| The task |
Present every line of the material below as a numbered list, skipping any blank lines. Leave the pictures out of your answer.

BEGIN Data records

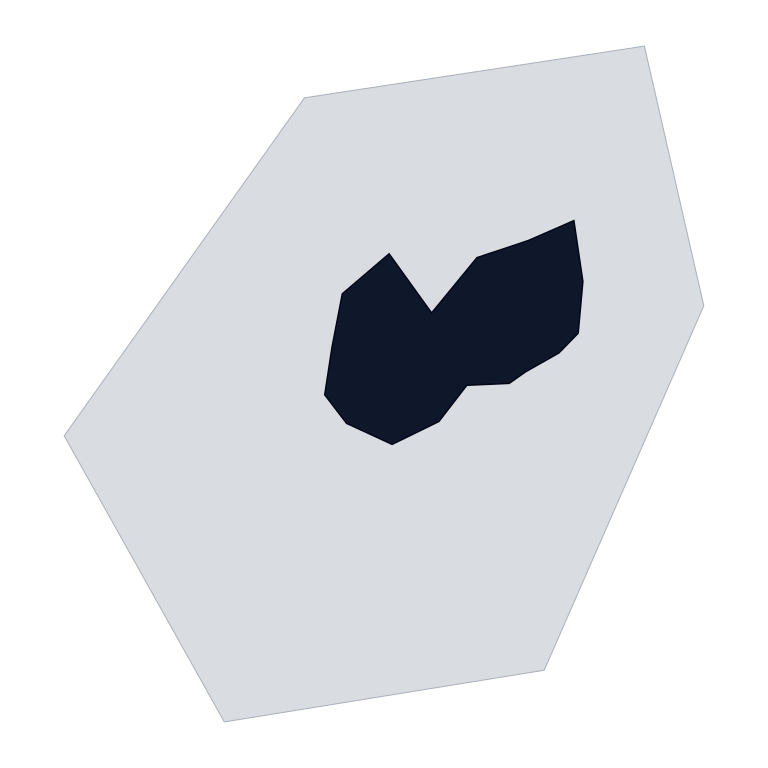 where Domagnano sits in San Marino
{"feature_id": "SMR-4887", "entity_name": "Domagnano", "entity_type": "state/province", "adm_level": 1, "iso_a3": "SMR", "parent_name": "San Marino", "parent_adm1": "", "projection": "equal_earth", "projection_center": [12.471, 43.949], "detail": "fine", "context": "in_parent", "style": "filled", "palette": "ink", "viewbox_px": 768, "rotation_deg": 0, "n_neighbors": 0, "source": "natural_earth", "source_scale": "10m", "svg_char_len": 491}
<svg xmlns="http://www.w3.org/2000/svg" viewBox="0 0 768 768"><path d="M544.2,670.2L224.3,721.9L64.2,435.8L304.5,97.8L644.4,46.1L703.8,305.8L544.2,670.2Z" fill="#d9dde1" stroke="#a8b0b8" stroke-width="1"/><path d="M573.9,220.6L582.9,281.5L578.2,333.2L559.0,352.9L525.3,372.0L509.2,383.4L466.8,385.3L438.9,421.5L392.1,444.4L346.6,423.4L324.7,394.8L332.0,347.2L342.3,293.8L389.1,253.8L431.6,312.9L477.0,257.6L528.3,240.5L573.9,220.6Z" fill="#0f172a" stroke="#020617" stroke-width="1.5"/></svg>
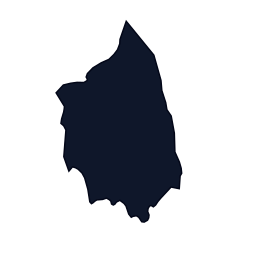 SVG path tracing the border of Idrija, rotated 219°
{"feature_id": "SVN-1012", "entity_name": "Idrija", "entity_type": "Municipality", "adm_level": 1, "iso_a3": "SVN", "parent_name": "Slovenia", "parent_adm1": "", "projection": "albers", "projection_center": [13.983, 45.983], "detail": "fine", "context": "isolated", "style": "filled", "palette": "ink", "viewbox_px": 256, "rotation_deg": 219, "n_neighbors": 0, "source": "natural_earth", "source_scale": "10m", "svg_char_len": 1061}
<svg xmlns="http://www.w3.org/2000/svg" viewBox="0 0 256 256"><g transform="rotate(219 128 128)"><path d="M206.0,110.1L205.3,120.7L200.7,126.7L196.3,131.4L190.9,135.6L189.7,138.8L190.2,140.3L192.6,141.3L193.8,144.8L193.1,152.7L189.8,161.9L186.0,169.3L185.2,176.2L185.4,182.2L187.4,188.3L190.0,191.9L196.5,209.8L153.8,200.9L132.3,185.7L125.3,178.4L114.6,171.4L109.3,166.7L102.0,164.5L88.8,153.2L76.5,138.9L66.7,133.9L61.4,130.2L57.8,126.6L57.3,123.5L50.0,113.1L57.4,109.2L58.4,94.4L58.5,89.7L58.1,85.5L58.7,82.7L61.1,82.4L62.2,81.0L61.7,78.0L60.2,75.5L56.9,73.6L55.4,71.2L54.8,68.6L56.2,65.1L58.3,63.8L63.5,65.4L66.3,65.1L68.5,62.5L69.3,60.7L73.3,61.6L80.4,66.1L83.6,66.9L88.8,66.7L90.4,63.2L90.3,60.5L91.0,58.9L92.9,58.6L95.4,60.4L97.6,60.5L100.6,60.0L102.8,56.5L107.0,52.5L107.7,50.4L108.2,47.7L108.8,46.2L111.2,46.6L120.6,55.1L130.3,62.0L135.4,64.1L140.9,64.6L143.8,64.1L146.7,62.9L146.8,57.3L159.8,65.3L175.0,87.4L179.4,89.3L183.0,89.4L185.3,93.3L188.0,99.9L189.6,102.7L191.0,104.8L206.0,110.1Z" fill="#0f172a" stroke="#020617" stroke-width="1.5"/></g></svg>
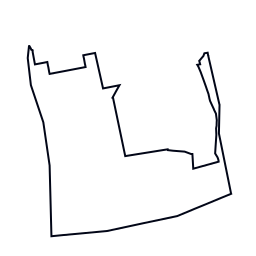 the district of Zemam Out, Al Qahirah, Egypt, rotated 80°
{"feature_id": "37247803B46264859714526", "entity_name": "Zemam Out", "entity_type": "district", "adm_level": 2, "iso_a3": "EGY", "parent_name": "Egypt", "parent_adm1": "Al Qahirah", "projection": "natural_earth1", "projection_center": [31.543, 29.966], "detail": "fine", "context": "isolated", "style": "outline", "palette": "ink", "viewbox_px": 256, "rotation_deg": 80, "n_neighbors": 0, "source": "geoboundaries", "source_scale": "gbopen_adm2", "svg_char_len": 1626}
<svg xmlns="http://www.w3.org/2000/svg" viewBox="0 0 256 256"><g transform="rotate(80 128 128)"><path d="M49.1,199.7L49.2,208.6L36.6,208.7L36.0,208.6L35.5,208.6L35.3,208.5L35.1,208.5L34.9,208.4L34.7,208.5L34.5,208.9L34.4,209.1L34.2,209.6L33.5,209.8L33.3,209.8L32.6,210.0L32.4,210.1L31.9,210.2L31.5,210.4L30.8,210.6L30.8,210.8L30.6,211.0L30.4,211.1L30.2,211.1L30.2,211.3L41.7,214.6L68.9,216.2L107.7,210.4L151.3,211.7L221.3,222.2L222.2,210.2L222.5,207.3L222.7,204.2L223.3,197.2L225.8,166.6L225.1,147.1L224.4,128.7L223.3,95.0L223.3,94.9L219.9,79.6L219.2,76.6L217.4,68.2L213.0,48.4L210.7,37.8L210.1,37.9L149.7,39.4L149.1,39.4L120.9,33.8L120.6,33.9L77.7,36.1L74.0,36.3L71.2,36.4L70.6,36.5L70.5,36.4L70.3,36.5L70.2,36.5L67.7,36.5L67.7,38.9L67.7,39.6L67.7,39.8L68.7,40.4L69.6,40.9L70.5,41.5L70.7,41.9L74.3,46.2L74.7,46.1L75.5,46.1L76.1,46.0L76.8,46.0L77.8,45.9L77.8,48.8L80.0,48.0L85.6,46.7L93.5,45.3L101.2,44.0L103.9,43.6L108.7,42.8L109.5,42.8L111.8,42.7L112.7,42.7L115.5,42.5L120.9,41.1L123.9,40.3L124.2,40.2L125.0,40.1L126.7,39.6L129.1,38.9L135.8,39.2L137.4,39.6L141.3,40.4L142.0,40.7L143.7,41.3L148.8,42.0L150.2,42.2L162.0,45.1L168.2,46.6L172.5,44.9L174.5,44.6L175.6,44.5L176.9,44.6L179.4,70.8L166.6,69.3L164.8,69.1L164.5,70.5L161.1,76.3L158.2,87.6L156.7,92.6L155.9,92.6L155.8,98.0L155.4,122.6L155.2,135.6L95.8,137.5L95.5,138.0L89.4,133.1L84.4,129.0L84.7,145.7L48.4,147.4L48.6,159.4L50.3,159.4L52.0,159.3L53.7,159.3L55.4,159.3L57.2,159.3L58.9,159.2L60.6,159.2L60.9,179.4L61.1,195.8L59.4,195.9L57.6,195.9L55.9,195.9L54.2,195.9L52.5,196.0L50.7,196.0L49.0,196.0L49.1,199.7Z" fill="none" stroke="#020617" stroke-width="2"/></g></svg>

END Data records

| Complete answer |
1.  where Domagnano sits in San Marino
2. {"feature_id": "SMR-4887", "entity_name": "Domagnano", "entity_type": "state/province", "adm_level": 1, "iso_a3": "SMR", "parent_name": "San Marino", "parent_adm1": "", "projection": "equal_earth", "projection_center": [12.471, 43.949], "detail": "fine", "context": "in_parent", "style": "filled", "palette": "ink", "viewbox_px": 768, "rotation_deg": 0, "n_neighbors": 0, "source": "natural_earth", "source_scale": "10m", "svg_char_len": 491}
3. <svg xmlns="http://www.w3.org/2000/svg" viewBox="0 0 768 768"><path d="M544.2,670.2L224.3,721.9L64.2,435.8L304.5,97.8L644.4,46.1L703.8,305.8L544.2,670.2Z" fill="#d9dde1" stroke="#a8b0b8" stroke-width="1"/><path d="M573.9,220.6L582.9,281.5L578.2,333.2L559.0,352.9L525.3,372.0L509.2,383.4L466.8,385.3L438.9,421.5L392.1,444.4L346.6,423.4L324.7,394.8L332.0,347.2L342.3,293.8L389.1,253.8L431.6,312.9L477.0,257.6L528.3,240.5L573.9,220.6Z" fill="#0f172a" stroke="#020617" stroke-width="1.5"/></svg>
4.  SVG path tracing the border of Idrija, rotated 219°
5. {"feature_id": "SVN-1012", "entity_name": "Idrija", "entity_type": "Municipality", "adm_level": 1, "iso_a3": "SVN", "parent_name": "Slovenia", "parent_adm1": "", "projection": "albers", "projection_center": [13.983, 45.983], "detail": "fine", "context": "isolated", "style": "filled", "palette": "ink", "viewbox_px": 256, "rotation_deg": 219, "n_neighbors": 0, "source": "natural_earth", "source_scale": "10m", "svg_char_len": 1061}
6. <svg xmlns="http://www.w3.org/2000/svg" viewBox="0 0 256 256"><g transform="rotate(219 128 128)"><path d="M206.0,110.1L205.3,120.7L200.7,126.7L196.3,131.4L190.9,135.6L189.7,138.8L190.2,140.3L192.6,141.3L193.8,144.8L193.1,152.7L189.8,161.9L186.0,169.3L185.2,176.2L185.4,182.2L187.4,188.3L190.0,191.9L196.5,209.8L153.8,200.9L132.3,185.7L125.3,178.4L114.6,171.4L109.3,166.7L102.0,164.5L88.8,153.2L76.5,138.9L66.7,133.9L61.4,130.2L57.8,126.6L57.3,123.5L50.0,113.1L57.4,109.2L58.4,94.4L58.5,89.7L58.1,85.5L58.7,82.7L61.1,82.4L62.2,81.0L61.7,78.0L60.2,75.5L56.9,73.6L55.4,71.2L54.8,68.6L56.2,65.1L58.3,63.8L63.5,65.4L66.3,65.1L68.5,62.5L69.3,60.7L73.3,61.6L80.4,66.1L83.6,66.9L88.8,66.7L90.4,63.2L90.3,60.5L91.0,58.9L92.9,58.6L95.4,60.4L97.6,60.5L100.6,60.0L102.8,56.5L107.0,52.5L107.7,50.4L108.2,47.7L108.8,46.2L111.2,46.6L120.6,55.1L130.3,62.0L135.4,64.1L140.9,64.6L143.8,64.1L146.7,62.9L146.8,57.3L159.8,65.3L175.0,87.4L179.4,89.3L183.0,89.4L185.3,93.3L188.0,99.9L189.6,102.7L191.0,104.8L206.0,110.1Z" fill="#0f172a" stroke="#020617" stroke-width="1.5"/></g></svg>
7.  the district of Zemam Out, Al Qahirah, Egypt, rotated 80°
8. {"feature_id": "37247803B46264859714526", "entity_name": "Zemam Out", "entity_type": "district", "adm_level": 2, "iso_a3": "EGY", "parent_name": "Egypt", "parent_adm1": "Al Qahirah", "projection": "natural_earth1", "projection_center": [31.543, 29.966], "detail": "fine", "context": "isolated", "style": "outline", "palette": "ink", "viewbox_px": 256, "rotation_deg": 80, "n_neighbors": 0, "source": "geoboundaries", "source_scale": "gbopen_adm2", "svg_char_len": 1626}
9. <svg xmlns="http://www.w3.org/2000/svg" viewBox="0 0 256 256"><g transform="rotate(80 128 128)"><path d="M49.1,199.7L49.2,208.6L36.6,208.7L36.0,208.6L35.5,208.6L35.3,208.5L35.1,208.5L34.9,208.4L34.7,208.5L34.5,208.9L34.4,209.1L34.2,209.6L33.5,209.8L33.3,209.8L32.6,210.0L32.4,210.1L31.9,210.2L31.5,210.4L30.8,210.6L30.8,210.8L30.6,211.0L30.4,211.1L30.2,211.1L30.2,211.3L41.7,214.6L68.9,216.2L107.7,210.4L151.3,211.7L221.3,222.2L222.2,210.2L222.5,207.3L222.7,204.2L223.3,197.2L225.8,166.6L225.1,147.1L224.4,128.7L223.3,95.0L223.3,94.9L219.9,79.6L219.2,76.6L217.4,68.2L213.0,48.4L210.7,37.8L210.1,37.9L149.7,39.4L149.1,39.4L120.9,33.8L120.6,33.9L77.7,36.1L74.0,36.3L71.2,36.4L70.6,36.5L70.5,36.4L70.3,36.5L70.2,36.5L67.7,36.5L67.7,38.9L67.7,39.6L67.7,39.8L68.7,40.4L69.6,40.9L70.5,41.5L70.7,41.9L74.3,46.2L74.7,46.1L75.5,46.1L76.1,46.0L76.8,46.0L77.8,45.9L77.8,48.8L80.0,48.0L85.6,46.7L93.5,45.3L101.2,44.0L103.9,43.6L108.7,42.8L109.5,42.8L111.8,42.7L112.7,42.7L115.5,42.5L120.9,41.1L123.9,40.3L124.2,40.2L125.0,40.1L126.7,39.6L129.1,38.9L135.8,39.2L137.4,39.6L141.3,40.4L142.0,40.7L143.7,41.3L148.8,42.0L150.2,42.2L162.0,45.1L168.2,46.6L172.5,44.9L174.5,44.6L175.6,44.5L176.9,44.6L179.4,70.8L166.6,69.3L164.8,69.1L164.5,70.5L161.1,76.3L158.2,87.6L156.7,92.6L155.9,92.6L155.8,98.0L155.4,122.6L155.2,135.6L95.8,137.5L95.5,138.0L89.4,133.1L84.4,129.0L84.7,145.7L48.4,147.4L48.6,159.4L50.3,159.4L52.0,159.3L53.7,159.3L55.4,159.3L57.2,159.3L58.9,159.2L60.6,159.2L60.9,179.4L61.1,195.8L59.4,195.9L57.6,195.9L55.9,195.9L54.2,195.9L52.5,196.0L50.7,196.0L49.0,196.0L49.1,199.7Z" fill="none" stroke="#020617" stroke-width="2"/></g></svg>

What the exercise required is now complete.